**Task directions:** Reproduce the records below exactly; no pictures.

**Recorded information:**
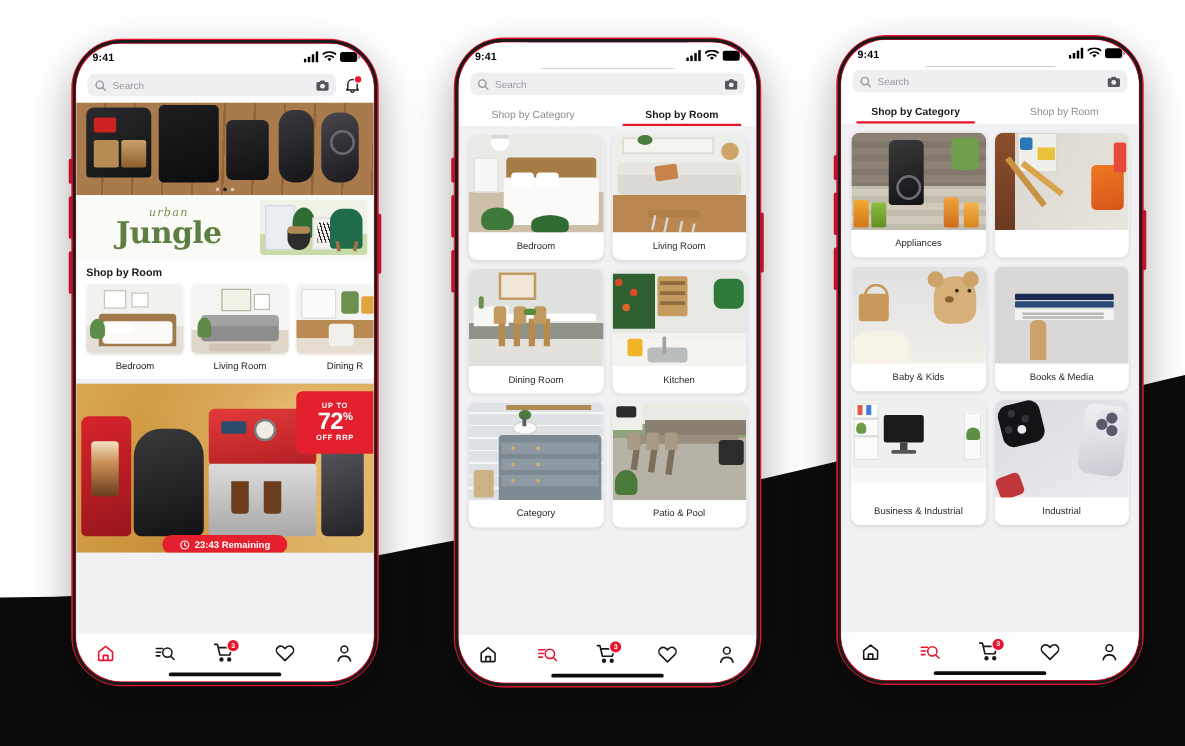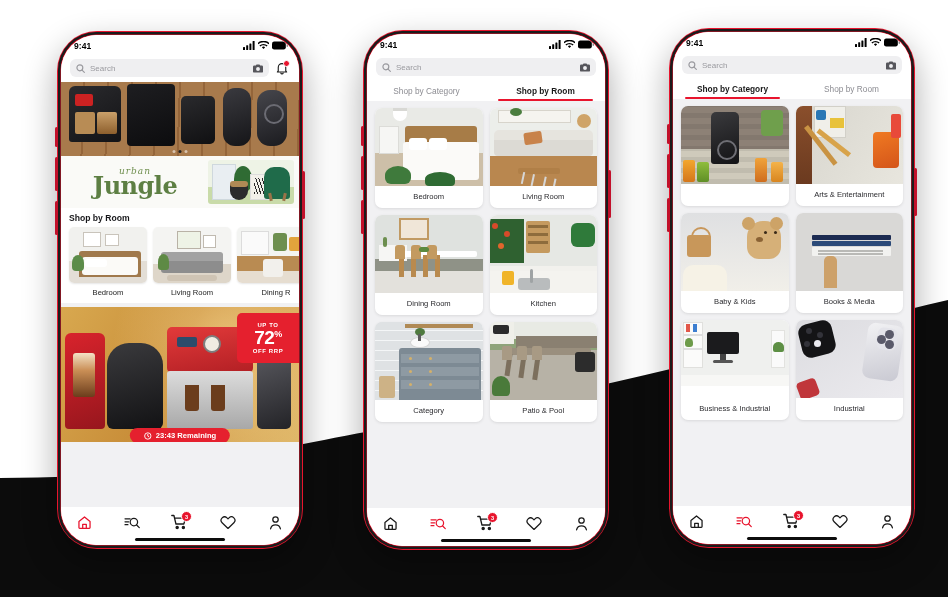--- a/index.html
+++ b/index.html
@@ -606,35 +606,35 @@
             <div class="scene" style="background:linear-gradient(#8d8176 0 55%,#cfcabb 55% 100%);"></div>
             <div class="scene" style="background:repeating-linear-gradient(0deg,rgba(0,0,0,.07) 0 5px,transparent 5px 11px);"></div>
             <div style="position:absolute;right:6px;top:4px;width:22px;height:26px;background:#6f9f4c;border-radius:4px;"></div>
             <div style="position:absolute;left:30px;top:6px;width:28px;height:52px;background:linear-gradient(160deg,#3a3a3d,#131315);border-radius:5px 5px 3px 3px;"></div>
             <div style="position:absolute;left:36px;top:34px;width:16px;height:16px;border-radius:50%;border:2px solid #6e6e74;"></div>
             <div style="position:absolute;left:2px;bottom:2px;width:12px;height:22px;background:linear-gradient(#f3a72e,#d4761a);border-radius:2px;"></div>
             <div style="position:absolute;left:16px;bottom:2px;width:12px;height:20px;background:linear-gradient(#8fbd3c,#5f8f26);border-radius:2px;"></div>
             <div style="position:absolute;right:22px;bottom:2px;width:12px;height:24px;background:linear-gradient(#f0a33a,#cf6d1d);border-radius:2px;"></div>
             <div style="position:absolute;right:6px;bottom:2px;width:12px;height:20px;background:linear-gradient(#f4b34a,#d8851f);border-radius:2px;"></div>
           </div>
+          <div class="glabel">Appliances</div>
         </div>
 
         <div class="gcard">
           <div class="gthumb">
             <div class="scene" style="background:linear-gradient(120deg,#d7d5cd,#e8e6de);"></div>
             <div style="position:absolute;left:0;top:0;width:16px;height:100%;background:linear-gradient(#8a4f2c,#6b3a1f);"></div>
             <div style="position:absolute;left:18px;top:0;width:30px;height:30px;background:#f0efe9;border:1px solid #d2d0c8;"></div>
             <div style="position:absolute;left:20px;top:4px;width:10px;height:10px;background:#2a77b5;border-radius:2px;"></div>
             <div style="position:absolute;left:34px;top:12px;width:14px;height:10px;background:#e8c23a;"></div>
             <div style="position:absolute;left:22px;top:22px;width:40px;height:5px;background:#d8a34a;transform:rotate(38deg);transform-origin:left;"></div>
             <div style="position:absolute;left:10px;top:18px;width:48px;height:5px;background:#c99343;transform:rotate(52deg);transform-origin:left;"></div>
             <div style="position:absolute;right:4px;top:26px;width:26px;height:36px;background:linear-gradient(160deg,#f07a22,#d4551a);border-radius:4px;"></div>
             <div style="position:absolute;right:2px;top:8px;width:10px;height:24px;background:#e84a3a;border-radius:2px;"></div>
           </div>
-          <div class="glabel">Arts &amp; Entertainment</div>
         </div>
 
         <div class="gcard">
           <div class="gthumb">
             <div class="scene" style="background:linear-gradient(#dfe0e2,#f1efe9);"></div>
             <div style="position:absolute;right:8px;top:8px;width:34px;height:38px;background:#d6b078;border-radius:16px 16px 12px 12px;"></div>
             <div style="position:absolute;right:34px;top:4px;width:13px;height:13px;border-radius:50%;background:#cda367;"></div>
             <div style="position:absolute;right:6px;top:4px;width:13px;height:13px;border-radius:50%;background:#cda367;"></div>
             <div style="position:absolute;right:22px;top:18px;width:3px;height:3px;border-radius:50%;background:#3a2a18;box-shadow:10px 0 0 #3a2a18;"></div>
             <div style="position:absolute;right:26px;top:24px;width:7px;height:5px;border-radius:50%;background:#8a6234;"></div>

**Result of the task:**
--- a/index.html
+++ b/index.html
@@ -606,35 +606,35 @@
             <div class="scene" style="background:linear-gradient(#8d8176 0 55%,#cfcabb 55% 100%);"></div>
             <div class="scene" style="background:repeating-linear-gradient(0deg,rgba(0,0,0,.07) 0 5px,transparent 5px 11px);"></div>
             <div style="position:absolute;right:6px;top:4px;width:22px;height:26px;background:#6f9f4c;border-radius:4px;"></div>
             <div style="position:absolute;left:30px;top:6px;width:28px;height:52px;background:linear-gradient(160deg,#3a3a3d,#131315);border-radius:5px 5px 3px 3px;"></div>
             <div style="position:absolute;left:36px;top:34px;width:16px;height:16px;border-radius:50%;border:2px solid #6e6e74;"></div>
             <div style="position:absolute;left:2px;bottom:2px;width:12px;height:22px;background:linear-gradient(#f3a72e,#d4761a);border-radius:2px;"></div>
             <div style="position:absolute;left:16px;bottom:2px;width:12px;height:20px;background:linear-gradient(#8fbd3c,#5f8f26);border-radius:2px;"></div>
             <div style="position:absolute;right:22px;bottom:2px;width:12px;height:24px;background:linear-gradient(#f0a33a,#cf6d1d);border-radius:2px;"></div>
             <div style="position:absolute;right:6px;bottom:2px;width:12px;height:20px;background:linear-gradient(#f4b34a,#d8851f);border-radius:2px;"></div>
           </div>
+          <div class="glabel">Appliances</div>
         </div>
 
         <div class="gcard">
           <div class="gthumb">
             <div class="scene" style="background:linear-gradient(120deg,#d7d5cd,#e8e6de);"></div>
             <div style="position:absolute;left:0;top:0;width:16px;height:100%;background:linear-gradient(#8a4f2c,#6b3a1f);"></div>
             <div style="position:absolute;left:18px;top:0;width:30px;height:30px;background:#f0efe9;border:1px solid #d2d0c8;"></div>
             <div style="position:absolute;left:20px;top:4px;width:10px;height:10px;background:#2a77b5;border-radius:2px;"></div>
             <div style="position:absolute;left:34px;top:12px;width:14px;height:10px;background:#e8c23a;"></div>
             <div style="position:absolute;left:22px;top:22px;width:40px;height:5px;background:#d8a34a;transform:rotate(38deg);transform-origin:left;"></div>
             <div style="position:absolute;left:10px;top:18px;width:48px;height:5px;background:#c99343;transform:rotate(52deg);transform-origin:left;"></div>
             <div style="position:absolute;right:4px;top:26px;width:26px;height:36px;background:linear-gradient(160deg,#f07a22,#d4551a);border-radius:4px;"></div>
             <div style="position:absolute;right:2px;top:8px;width:10px;height:24px;background:#e84a3a;border-radius:2px;"></div>
           </div>
-          <div class="glabel">Arts &amp; Entertainment</div>
         </div>
 
         <div class="gcard">
           <div class="gthumb">
             <div class="scene" style="background:linear-gradient(#dfe0e2,#f1efe9);"></div>
             <div style="position:absolute;right:8px;top:8px;width:34px;height:38px;background:#d6b078;border-radius:16px 16px 12px 12px;"></div>
             <div style="position:absolute;right:34px;top:4px;width:13px;height:13px;border-radius:50%;background:#cda367;"></div>
             <div style="position:absolute;right:6px;top:4px;width:13px;height:13px;border-radius:50%;background:#cda367;"></div>
             <div style="position:absolute;right:22px;top:18px;width:3px;height:3px;border-radius:50%;background:#3a2a18;box-shadow:10px 0 0 #3a2a18;"></div>
             <div style="position:absolute;right:26px;top:24px;width:7px;height:5px;border-radius:50%;background:#8a6234;"></div>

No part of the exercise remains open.